I’m using a map+reduce combination to apply a function returning a DataFrame and combine all the results with vcat,
f(p) = DataFrame(x = collect(1:10), y = p[1]*rand(10), z = p[2]*rand(10))
tmp = map(f, ([1,2], [3,4], [5,6]))
all = reduce(vcat, tmp, source="id")
the allocation of temporary results in tmp isn’t ideal, as ?mapreduce suggests, but I’ve been unable to find how to pass the equivalent source = "id" argument in mapreduce, to keep track of each block’s origin. Any idea?
In this context, vcatjust knows about the two arguments it is given. Since each vcat takes two arguments in this example, source can only take the values of 1 or 2. cols = :intersect tells vcat to just keep columns that are in both data frames… I’m surprised that works tbh. I would think it would throw an error.

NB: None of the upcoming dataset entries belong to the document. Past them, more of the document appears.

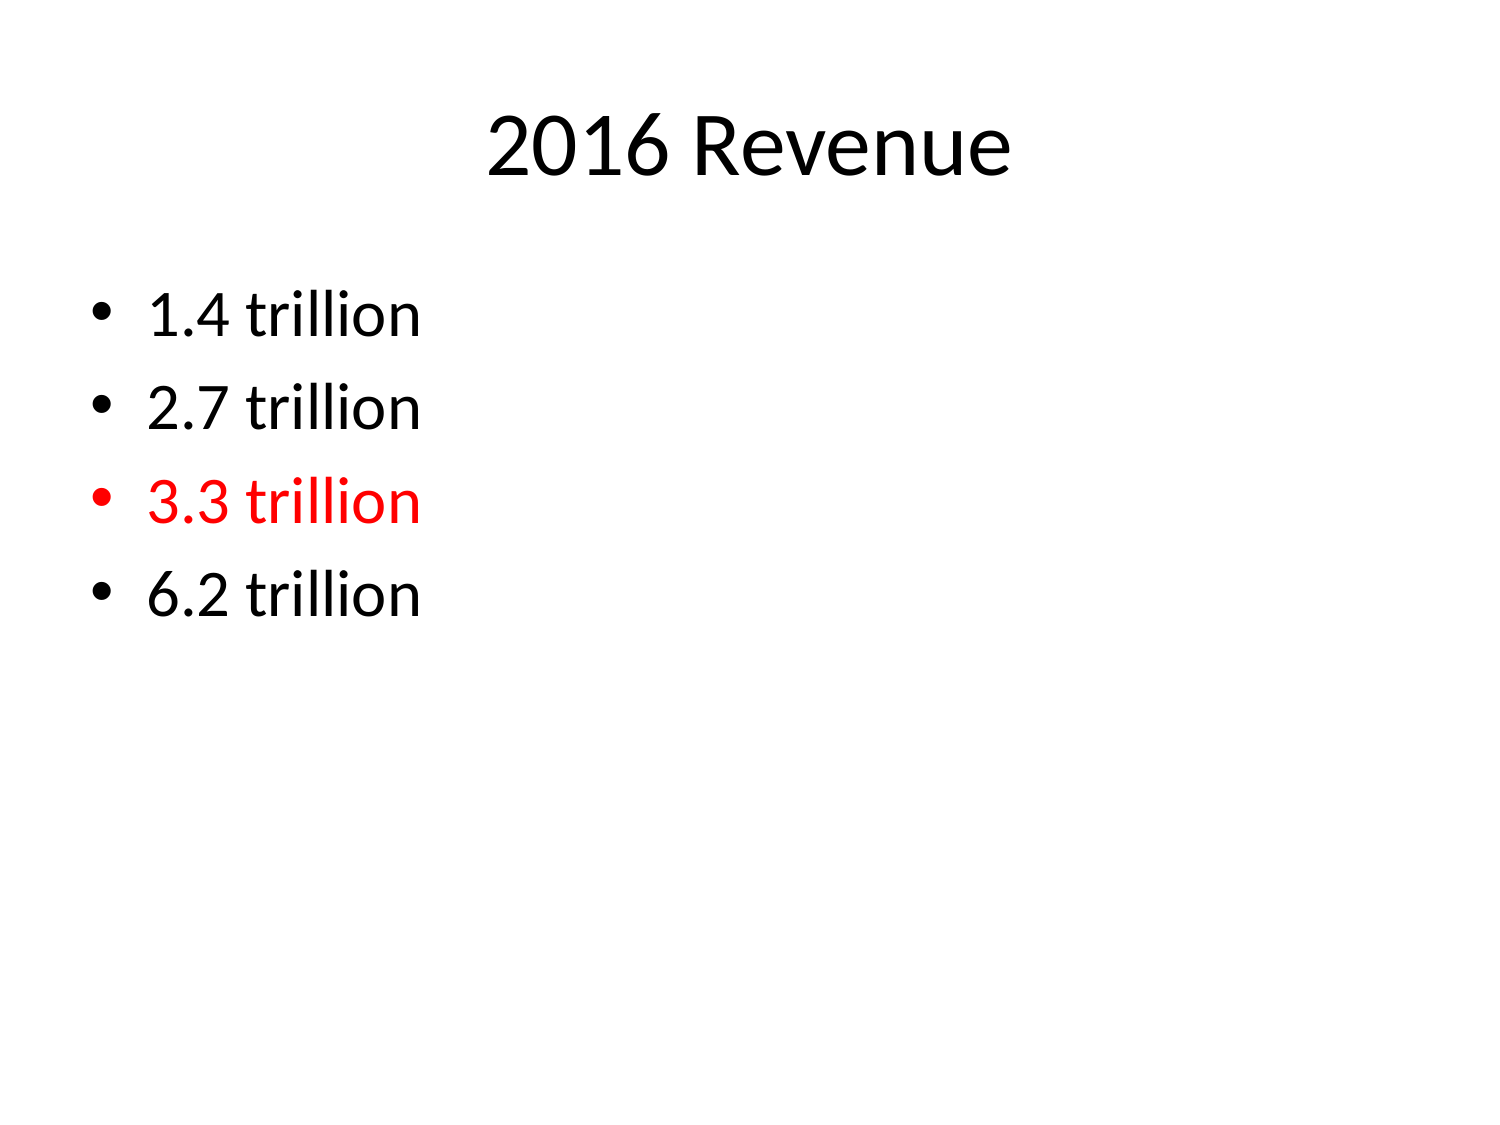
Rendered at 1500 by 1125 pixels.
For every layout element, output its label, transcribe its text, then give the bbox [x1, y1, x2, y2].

title 2016 Revenue [75, 45, 1425, 233]
list 1.4 trillion 2.7 trillion 3.3 trillion 6.2 trillion [75, 262, 1425, 1005]
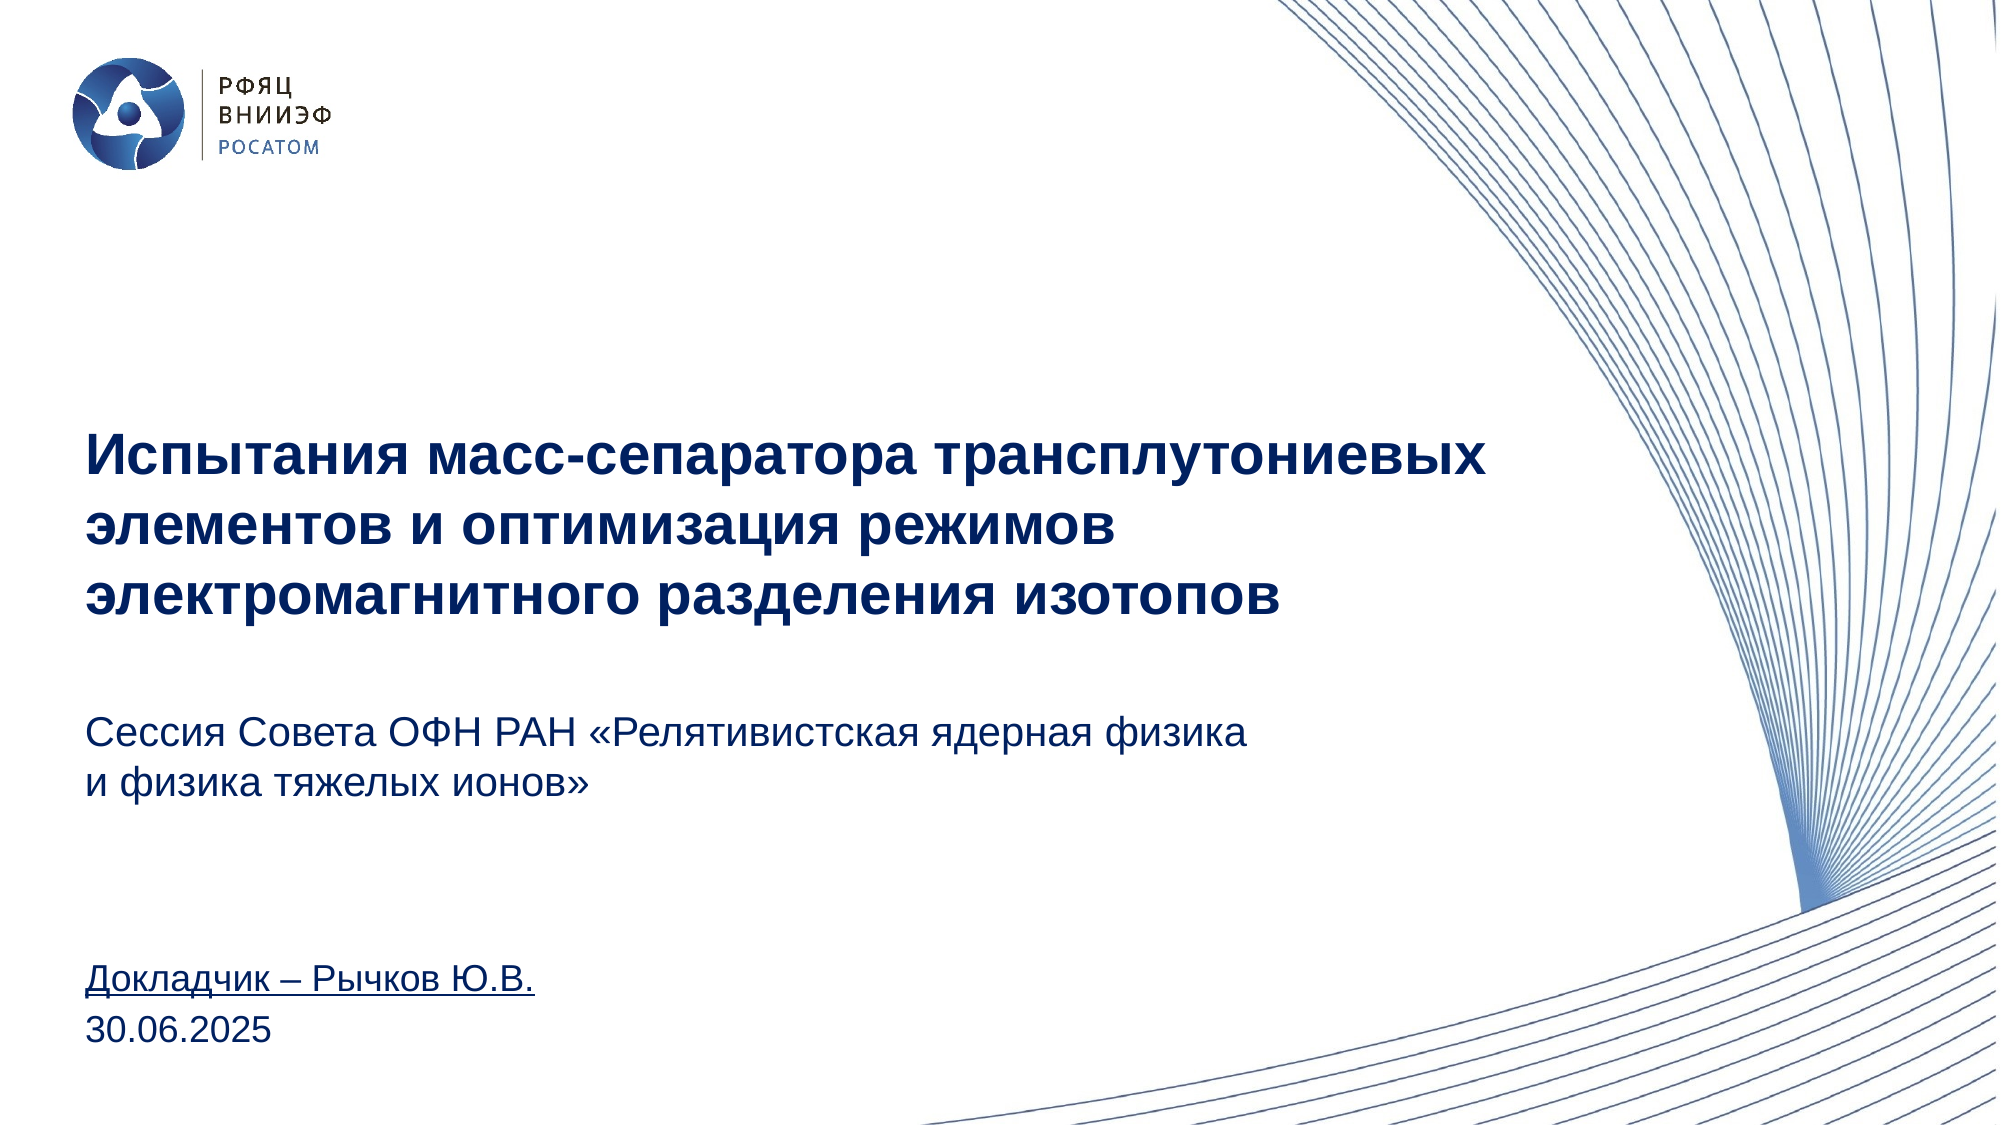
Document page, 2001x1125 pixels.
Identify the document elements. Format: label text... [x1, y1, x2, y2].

text_box Сессия Совета ОФН РАН «Релятивистская ядерная физика и физика тяжелых ионов» [70, 697, 1710, 813]
text_box Испытания масс-сепаратора трансплутониевых элементов и оптимизация режимов электромагнитного разделения изотопов [70, 408, 1512, 657]
text_box Докладчик – Рычков Ю.В. 30.06.2025 [70, 940, 591, 1094]
picture [0, 0, 2001, 1125]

Also, maybe source isn’t the right move here. Why not just add the parameters directly to the data frame? In julia you can have vectors of vectors. No need to worry about mapping ids to parameters when you can just store the parameters.
Yeah, I’m also a bit confused by my trial and error (:union fails, for example). Clearly this won’t work. I think I finally understand the relation between reduce and vcat for DataFrames, which I had mistakenly read the other way around in the source code. It’s the vcat() method that calls reduce() and passes it the source argument – because reduce has all the objects it can create the IDs, as you say, whereas vcat() on its own only gets passed x and y. It’s confusing because vcat() is defined as
I liked the conciseness of it (no need to create an anonymous function to add the “id” (or all the parameters for that call directly, alternatively)), but that’s purely an aesthetic preference, which I wouldn’t even think about if I hadn’t been using purrr::pmap_df() for years (plyr::mdply() before that).